After Spain and Italy, it is now France’s turn to publish alarming figures on the state of its birth rate. According to the national statistics agency, INSEE, the year 2023 will be particularly “weak” for births. In the first quarter, France recorded 7% fewer births than in 2020, before the pandemic—the lowest monthly level recorded since 1994, the year in which reliable monthly statistics are available.
This rate is historically low, except for the very special period during the first phase of the pandemic. The decline is general, but unevenly spread across the country. The most significant drop is in the southern region of Occitania, which recorded a decrease of 11%. Ile-de-France is also affected. The overseas territories, on the other hand, are not affected by the collapse, and there is still an increase in births there—particularly thanks to the special case of Mayotte.
However, it would be inaccurate to read into the results for the first quarter of 2023 an unexplained break. The figures recorded by INSEE are merely the result of a downward trend that began a long time ago.
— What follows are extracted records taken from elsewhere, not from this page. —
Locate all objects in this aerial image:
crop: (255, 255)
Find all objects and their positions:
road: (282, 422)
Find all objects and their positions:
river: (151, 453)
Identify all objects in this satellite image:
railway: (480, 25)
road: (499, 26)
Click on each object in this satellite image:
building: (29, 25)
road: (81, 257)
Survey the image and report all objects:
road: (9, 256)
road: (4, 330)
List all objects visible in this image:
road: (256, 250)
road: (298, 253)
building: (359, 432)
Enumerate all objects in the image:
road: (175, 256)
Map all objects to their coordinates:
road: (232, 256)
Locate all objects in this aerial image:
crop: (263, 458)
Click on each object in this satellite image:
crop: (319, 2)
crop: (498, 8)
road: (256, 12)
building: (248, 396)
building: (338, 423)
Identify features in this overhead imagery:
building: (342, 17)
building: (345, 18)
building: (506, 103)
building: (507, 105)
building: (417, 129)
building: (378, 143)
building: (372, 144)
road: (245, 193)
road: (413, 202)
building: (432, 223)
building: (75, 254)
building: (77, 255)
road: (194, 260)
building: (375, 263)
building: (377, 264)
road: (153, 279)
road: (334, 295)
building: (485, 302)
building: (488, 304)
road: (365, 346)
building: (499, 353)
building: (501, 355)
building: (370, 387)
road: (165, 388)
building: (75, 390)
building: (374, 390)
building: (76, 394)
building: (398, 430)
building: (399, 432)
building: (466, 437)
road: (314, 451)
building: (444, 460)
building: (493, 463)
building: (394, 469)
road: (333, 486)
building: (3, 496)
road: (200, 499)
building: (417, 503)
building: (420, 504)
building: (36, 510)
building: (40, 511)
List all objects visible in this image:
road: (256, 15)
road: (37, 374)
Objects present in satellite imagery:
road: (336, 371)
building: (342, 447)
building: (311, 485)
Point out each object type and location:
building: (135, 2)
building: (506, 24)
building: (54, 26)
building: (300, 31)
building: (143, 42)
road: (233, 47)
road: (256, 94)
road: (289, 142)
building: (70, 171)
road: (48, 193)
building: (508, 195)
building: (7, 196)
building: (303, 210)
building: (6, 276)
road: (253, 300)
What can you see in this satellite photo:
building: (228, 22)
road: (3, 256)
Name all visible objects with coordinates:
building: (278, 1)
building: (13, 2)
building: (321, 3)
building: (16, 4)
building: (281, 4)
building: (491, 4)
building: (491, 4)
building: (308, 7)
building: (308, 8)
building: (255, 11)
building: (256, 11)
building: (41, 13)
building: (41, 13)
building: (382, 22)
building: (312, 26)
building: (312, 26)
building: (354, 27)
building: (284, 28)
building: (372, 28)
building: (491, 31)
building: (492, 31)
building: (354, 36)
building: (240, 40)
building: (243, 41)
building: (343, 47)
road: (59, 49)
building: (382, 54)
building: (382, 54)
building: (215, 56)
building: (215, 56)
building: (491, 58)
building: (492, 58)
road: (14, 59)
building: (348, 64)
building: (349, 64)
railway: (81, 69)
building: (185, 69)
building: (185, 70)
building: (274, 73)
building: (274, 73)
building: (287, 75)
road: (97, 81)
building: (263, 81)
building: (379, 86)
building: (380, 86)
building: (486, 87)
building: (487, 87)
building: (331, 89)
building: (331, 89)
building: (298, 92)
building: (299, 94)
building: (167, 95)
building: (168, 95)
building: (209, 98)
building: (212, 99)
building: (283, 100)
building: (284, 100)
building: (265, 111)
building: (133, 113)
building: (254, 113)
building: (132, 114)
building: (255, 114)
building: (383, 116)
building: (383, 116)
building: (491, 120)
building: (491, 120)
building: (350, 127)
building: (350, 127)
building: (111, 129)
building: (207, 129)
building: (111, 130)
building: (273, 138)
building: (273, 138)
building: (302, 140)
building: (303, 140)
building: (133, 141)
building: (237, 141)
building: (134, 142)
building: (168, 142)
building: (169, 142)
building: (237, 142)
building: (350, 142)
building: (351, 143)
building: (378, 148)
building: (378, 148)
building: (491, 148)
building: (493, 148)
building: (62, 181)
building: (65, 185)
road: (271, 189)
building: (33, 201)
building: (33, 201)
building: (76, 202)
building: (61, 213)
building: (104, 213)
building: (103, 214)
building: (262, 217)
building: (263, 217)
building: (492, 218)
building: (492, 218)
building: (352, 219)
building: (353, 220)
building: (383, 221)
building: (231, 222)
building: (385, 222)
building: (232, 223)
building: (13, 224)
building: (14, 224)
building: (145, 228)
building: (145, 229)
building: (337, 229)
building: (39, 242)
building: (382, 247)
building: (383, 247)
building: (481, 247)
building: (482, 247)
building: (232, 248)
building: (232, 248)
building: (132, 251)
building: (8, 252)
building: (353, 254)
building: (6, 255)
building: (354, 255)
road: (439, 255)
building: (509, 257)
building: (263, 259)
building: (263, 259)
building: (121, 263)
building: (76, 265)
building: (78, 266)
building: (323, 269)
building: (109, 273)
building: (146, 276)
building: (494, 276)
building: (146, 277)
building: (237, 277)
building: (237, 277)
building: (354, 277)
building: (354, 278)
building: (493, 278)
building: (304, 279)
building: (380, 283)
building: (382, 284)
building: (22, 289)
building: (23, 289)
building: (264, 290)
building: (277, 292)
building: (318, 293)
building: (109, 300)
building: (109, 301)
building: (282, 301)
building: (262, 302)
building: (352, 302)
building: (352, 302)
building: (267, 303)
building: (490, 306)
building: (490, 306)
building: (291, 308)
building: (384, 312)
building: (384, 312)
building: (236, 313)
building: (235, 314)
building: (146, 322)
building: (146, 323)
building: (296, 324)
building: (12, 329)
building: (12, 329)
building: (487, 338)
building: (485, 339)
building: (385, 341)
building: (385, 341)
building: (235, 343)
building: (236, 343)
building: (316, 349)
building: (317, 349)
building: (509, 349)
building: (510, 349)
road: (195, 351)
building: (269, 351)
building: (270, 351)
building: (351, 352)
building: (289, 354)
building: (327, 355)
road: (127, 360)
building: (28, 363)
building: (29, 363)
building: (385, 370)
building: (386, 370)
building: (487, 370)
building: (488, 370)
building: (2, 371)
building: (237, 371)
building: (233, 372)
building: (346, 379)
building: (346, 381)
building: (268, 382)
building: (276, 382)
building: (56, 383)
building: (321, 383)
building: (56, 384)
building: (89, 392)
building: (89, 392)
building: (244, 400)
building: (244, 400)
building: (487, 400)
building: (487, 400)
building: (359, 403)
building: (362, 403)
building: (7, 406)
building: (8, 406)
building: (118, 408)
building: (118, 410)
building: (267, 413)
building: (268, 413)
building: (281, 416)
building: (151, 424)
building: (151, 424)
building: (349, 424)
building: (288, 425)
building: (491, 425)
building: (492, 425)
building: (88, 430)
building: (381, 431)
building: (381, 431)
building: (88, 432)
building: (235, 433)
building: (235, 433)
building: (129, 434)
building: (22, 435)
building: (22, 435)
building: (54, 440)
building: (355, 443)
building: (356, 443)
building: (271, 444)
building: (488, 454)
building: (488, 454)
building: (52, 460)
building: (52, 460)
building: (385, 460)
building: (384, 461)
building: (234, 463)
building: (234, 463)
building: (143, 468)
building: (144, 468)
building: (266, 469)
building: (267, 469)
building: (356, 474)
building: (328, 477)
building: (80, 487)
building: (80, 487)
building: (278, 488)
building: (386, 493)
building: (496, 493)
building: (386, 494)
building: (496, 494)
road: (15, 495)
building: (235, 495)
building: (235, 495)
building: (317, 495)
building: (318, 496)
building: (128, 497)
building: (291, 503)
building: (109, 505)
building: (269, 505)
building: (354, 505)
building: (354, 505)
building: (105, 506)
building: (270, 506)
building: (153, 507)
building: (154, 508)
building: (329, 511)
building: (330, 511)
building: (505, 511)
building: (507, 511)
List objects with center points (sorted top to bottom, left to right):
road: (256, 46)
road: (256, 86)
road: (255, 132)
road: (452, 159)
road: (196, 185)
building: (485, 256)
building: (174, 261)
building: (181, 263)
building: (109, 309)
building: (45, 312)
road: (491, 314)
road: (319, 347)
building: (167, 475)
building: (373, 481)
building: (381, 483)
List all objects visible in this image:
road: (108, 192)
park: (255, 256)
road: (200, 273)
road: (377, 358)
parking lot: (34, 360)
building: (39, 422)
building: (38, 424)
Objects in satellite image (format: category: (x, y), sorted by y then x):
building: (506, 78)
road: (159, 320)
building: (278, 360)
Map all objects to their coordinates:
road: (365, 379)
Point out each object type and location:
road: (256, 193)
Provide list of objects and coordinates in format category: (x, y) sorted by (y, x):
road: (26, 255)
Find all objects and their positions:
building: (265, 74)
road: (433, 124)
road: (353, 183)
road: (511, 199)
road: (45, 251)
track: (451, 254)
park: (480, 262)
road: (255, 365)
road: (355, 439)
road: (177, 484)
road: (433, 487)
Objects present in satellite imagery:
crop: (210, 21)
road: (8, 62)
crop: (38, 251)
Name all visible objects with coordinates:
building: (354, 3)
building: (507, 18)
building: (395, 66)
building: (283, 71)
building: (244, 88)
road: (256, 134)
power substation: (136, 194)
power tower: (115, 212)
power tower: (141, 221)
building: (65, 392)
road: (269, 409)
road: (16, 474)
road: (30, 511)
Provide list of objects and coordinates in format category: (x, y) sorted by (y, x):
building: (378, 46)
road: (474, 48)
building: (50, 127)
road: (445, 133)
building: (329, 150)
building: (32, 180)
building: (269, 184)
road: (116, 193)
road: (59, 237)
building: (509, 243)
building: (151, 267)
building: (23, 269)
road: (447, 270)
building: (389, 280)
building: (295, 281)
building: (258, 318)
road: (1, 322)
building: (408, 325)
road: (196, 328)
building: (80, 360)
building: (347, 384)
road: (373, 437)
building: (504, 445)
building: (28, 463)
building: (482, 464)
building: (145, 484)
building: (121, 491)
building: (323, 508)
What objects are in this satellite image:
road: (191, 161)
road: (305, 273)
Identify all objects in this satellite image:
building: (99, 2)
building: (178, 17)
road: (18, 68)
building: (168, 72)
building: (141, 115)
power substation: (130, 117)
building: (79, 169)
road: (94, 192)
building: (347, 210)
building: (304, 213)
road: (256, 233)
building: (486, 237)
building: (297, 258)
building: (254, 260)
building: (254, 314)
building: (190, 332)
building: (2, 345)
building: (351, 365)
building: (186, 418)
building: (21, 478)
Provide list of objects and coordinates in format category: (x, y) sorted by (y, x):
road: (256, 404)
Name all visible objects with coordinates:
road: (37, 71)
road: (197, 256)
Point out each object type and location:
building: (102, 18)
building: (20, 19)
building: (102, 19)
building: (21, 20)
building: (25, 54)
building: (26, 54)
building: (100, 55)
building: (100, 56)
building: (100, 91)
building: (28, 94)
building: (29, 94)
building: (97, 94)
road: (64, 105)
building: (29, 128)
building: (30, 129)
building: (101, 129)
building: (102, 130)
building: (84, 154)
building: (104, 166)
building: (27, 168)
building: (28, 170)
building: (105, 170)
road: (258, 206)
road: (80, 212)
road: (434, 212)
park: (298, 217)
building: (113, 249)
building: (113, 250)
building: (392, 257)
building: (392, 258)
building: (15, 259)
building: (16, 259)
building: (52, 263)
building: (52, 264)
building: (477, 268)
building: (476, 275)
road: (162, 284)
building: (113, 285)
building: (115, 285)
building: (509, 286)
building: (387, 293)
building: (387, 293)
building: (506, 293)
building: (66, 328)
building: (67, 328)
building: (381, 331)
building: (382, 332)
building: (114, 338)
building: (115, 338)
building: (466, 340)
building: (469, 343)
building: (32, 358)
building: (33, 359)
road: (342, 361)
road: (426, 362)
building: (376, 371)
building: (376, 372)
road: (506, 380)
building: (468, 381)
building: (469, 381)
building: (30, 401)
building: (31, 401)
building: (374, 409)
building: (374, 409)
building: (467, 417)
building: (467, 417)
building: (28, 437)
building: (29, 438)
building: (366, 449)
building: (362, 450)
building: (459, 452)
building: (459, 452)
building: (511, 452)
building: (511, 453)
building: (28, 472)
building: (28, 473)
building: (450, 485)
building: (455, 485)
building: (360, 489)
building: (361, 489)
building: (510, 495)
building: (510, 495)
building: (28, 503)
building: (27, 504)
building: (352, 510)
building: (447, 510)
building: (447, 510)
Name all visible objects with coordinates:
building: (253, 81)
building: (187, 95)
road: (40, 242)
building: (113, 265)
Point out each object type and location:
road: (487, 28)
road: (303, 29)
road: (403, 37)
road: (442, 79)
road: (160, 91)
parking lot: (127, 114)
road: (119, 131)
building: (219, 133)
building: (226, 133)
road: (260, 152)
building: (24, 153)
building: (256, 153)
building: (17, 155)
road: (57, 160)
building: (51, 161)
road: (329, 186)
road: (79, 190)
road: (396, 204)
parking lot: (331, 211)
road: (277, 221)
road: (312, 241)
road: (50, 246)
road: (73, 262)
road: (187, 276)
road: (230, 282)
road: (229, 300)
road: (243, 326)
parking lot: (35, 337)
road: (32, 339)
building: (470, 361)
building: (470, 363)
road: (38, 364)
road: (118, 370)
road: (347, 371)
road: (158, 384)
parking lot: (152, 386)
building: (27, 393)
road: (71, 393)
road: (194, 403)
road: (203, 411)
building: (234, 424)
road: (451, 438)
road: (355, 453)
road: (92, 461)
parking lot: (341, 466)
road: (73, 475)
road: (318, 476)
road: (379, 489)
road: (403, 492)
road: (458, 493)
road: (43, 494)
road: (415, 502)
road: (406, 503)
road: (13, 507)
The year 2022 had already marked a record low, comparable to the situation in the immediate post-war period (1946).
Only the COVID period presents a particular profile, with the effects of a halt in births (related to the confinements) followed by periods of catching up (with a birth explosion in 2021).
The decline in the birth rate is primarily a consequence of a steady decline in the fertility rate, which has shrunk since 2015. For a long time,, France was able to boast of a fertility rate close to 2 children per woman in the 2000s—the generation renewal threshold being set at 2—its fertility rate is now around 1.8.
Specialists from the INED (Institut National d’Etudes Démographiques, National Institut for Demographic Studies), interviewed by France info, refuse to sound the alarm at this stage and think that it may only be a question of alternating upward and downward phases that compensate for each other, which precludes a lasting and inescapable decline in French fertility. In any case, the overall trend highlights the problems posed by the pay-as-you-go pension system in France, which must rely on dynamic demography to finance itself.